Evaluation and findings will be made available once the pilot is completed in early 2023 and the new Titling Milestone 3 credential is released, he says.
Tom says one of the challenges for the College is developing an understanding of the value proposition of Specialisation and College membership. This, he says, will require work both internally and externally.
‘We need funders, hospitals, insurance companies and the government to recognise physiotherapists differently as they progress through the career path and that should be recognition via improved funding, preferential rebates and the like in the future.’
It will include having consumers recognise more highly qualified physios for the extra value they bring, he says.
Part of Tom and the College Council’s remit will be working closely with the APA national groups to transition the streams that already have titling and/or specialisation pathways into the new program.
‘We’ll be relying on their engagement and discipline-specific expertise as we do that,’ Tom says.
‘I think collaboration is a really important way to ensure the success of the physiotherapy career pathway.
'The idea is to have a bigger College, so we’re building a sustainable model for the long term that we can work towards progressively.

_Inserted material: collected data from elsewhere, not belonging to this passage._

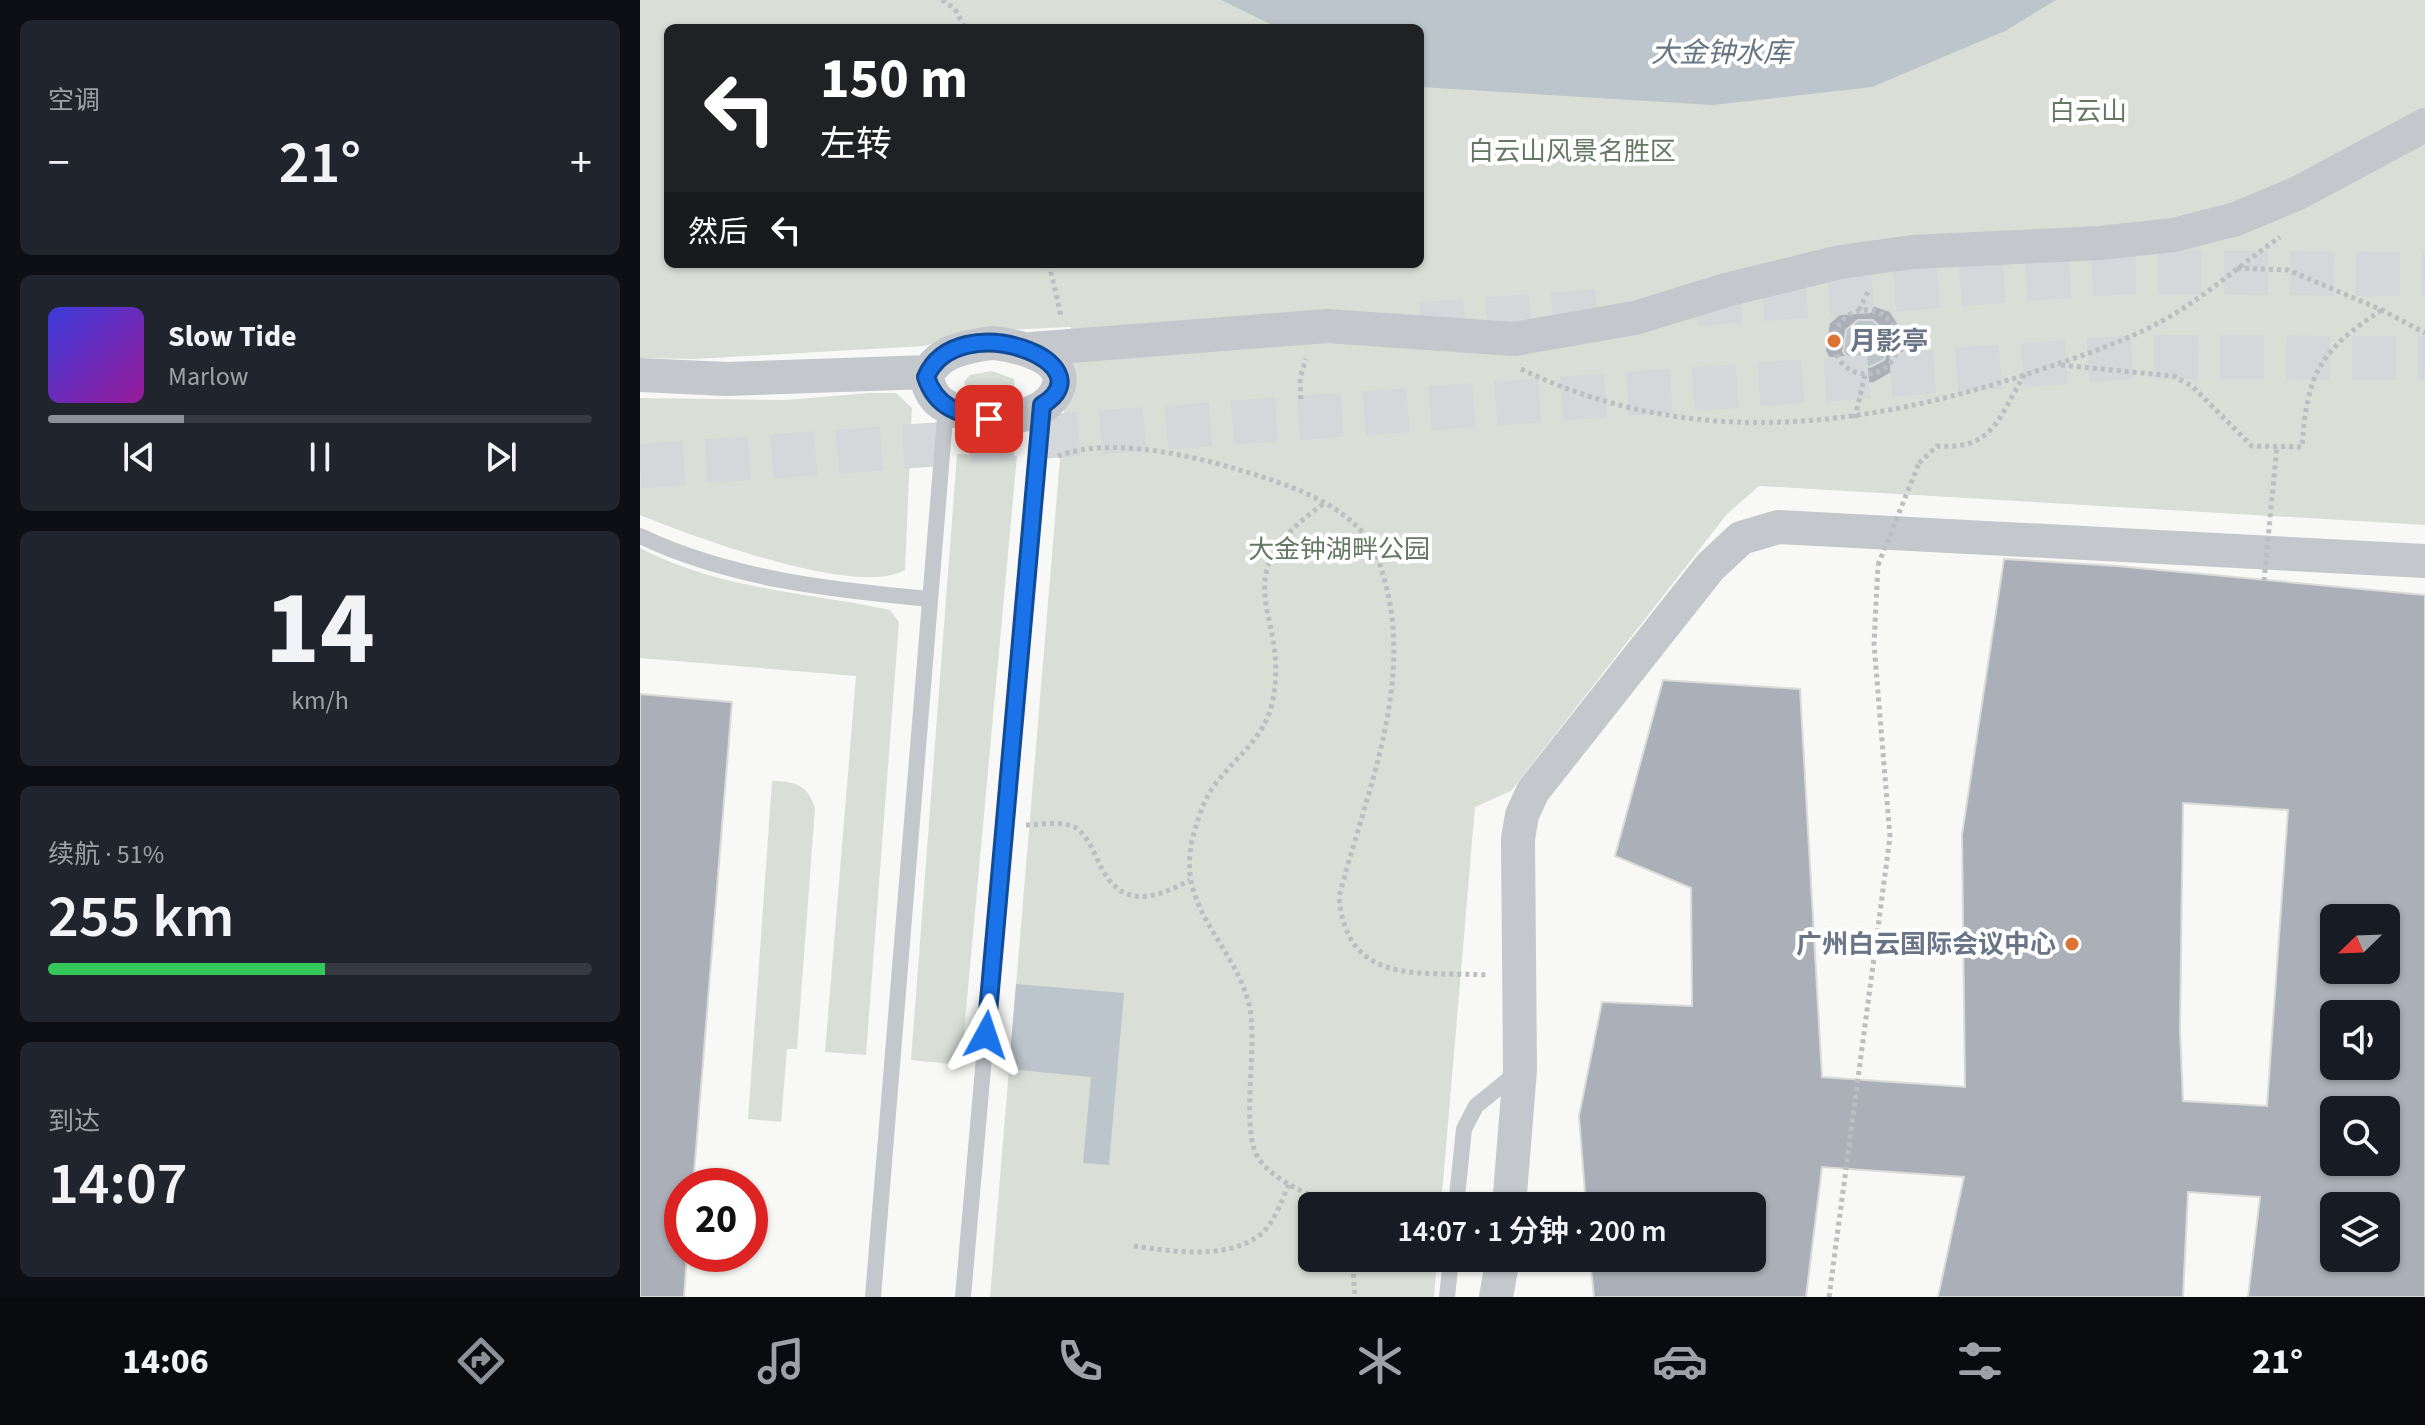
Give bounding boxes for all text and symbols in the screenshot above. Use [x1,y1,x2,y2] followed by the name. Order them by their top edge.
[1651,33,1795,73] water label: 大金钟水库
[820,40,968,119] text: 150 m
[688,56,792,160] icon: left
[48,82,100,119] text: 空调
[2049,93,2127,130] park label: 白云山
[820,119,892,170] text: 左转
[279,121,361,206] text: 21°
[48,132,70,195] text: −
[570,132,592,195] text: +
[1468,133,1676,170] park label: 白云山风景名胜区
[764,208,808,252] icon: left
[688,211,748,254] text: 然后
[168,315,297,358] text: Slow Tide
[1850,323,1928,360] place label: 月影亭
[1825,332,1843,350] marker: 月影亭
[168,358,248,395] text: Marlow
[955,385,1023,453] pin
[967,397,1011,441] icon: arrive
[117,435,161,479] icon: previous
[298,435,342,479] icon: pause
[479,435,523,479] icon: next
[1248,531,1430,568] park label: 大金钟湖畔公园
[265,556,375,704] text: 14
[291,682,349,719] text: km/h
[48,836,164,873] text: 续航 · 51%
[48,875,234,960] text: 255 km
[2320,904,2400,984] north arrow
[2320,904,2400,1272] map controls
[1796,926,2056,963] place label: 广州白云国际会议中心
[2063,935,2081,953] marker: 广州白云国际会议中心
[944,993,1028,1077] position arrow
[2320,1000,2400,1080] button: sound
[2320,1096,2400,1176] button: search
[48,1103,100,1140] text: 到达
[48,1142,188,1227] text: 14:07
[664,1168,768,1272] speed limit sign: 20
[2320,1192,2400,1272] button: layers
[1397,1210,1667,1253] text: 14:07 · 1 分钟 · 200 m
[453,1333,509,1389] icon: directions
[753,1333,809,1389] icon: music
[1052,1333,1108,1389] icon: phone
[1352,1333,1408,1389] icon: climate
[1652,1333,1708,1389] icon: car
[1952,1333,2008,1389] icon: filters
[122,1336,209,1387] text: 14:06
[2252,1336,2303,1387] text: 21°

We need to see that the career pathway is integrated across the whole of the APA.
‘The College has been instrumental in the development of the career pathway and we continue to work on the development of both Titled Membership and Fellowship.
'We need the APA membership to come on the journey, from across the whole profession.’
When he starts his two-year term as President in January, Tom will also work to integrate the College and its inner functions into the broader profession to encourage more physiotherapists to engage with the College and all it offers.
‘Whether that be engaging with the work of the College and College committees and working groups or participation in the career pathway, our intention is to clearly
communicate the vison, mission and strategy and to bring all APA members on this journey,’ Tom says.